The Parsha in a Nutshell
This summary is adapted from this week’s main Covenant & Conversation essay by Rabbi Sacks, available to read in full via the left sidebar
There is an obscure Midrash to explain God’s words to Noach: “Come out of the Ark!” (Bereishit 8:16)
After the rain stopped, Noach said to himself: Since I only entered the Ark with permission [from God], can I leave without permission?
The Holy One blessed be He said to him, “Are you looking for permission? In that case I give you permission: Come out of the Ark!”
Rabbi Yehudah bar Ilai then adds his own comment:
If I had been there, I would have smashed down the doors of the Ark and taken myself out of it.
The message from this Midrash is that when it comes to rebuilding a shattered world, you do not wait for permission. God gives us unlimited permission and He expects us to go on ahead. This, says Rashi, is why God began the Jewish people not with Noach but with Avraham. Noach, says the Torah, “walked with God” (Bereishit 6:9). But God said to Avraham, “Walk on ahead of Me.” (Bereishit 17:1)
════
:: DIRECTION 1 ::
Which Bereishit verses does the parsha summary cite? List every one.

:: RECORDED INFORMATION ::
════
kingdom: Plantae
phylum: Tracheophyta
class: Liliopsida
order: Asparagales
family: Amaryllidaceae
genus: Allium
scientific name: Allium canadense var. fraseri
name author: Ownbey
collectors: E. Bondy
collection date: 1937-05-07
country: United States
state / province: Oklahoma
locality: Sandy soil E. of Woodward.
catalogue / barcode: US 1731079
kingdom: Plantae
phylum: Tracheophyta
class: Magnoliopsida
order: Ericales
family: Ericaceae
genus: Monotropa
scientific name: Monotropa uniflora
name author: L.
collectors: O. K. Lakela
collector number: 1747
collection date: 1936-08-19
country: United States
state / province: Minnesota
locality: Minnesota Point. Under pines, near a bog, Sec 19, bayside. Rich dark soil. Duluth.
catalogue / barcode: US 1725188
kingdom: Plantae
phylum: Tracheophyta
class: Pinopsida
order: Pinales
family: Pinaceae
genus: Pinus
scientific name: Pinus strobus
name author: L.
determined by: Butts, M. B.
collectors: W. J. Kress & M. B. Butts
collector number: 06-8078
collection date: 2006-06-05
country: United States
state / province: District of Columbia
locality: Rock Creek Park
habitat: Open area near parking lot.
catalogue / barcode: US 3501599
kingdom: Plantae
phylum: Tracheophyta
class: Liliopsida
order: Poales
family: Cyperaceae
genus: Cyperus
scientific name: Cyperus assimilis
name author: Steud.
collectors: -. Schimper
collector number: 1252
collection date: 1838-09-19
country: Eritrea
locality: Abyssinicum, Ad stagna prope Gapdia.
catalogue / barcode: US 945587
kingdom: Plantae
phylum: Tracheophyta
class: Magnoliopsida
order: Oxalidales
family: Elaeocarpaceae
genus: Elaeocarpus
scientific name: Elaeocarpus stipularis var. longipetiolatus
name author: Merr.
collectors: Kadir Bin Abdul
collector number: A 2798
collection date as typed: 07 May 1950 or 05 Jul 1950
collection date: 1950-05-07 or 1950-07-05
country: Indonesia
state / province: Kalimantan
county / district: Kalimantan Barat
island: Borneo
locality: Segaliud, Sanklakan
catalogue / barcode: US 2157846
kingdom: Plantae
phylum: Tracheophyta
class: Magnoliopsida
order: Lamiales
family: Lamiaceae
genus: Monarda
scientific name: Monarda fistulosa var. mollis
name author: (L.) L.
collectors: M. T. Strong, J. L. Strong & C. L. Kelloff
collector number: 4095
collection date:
════
:: DIRECTION 2 ::
Can you repeat the lines of the records, starting with the line containing "order: Ericales" and going on through the line containing "state / province: Minnesota"?

:: CORRECT RESPONSE 1 ::
Bereishit 8:16, Bereishit 6:9, Bereishit 17:1

:: CORRECT RESPONSE 2 ::
order: Ericales
family: Ericaceae
genus: Monotropa
scientific name: Monotropa uniflora
name author: L.
collectors: O. K. Lakela
collector number: 1747
collection date: 1936-08-19
country: United States
state / province: Minnesota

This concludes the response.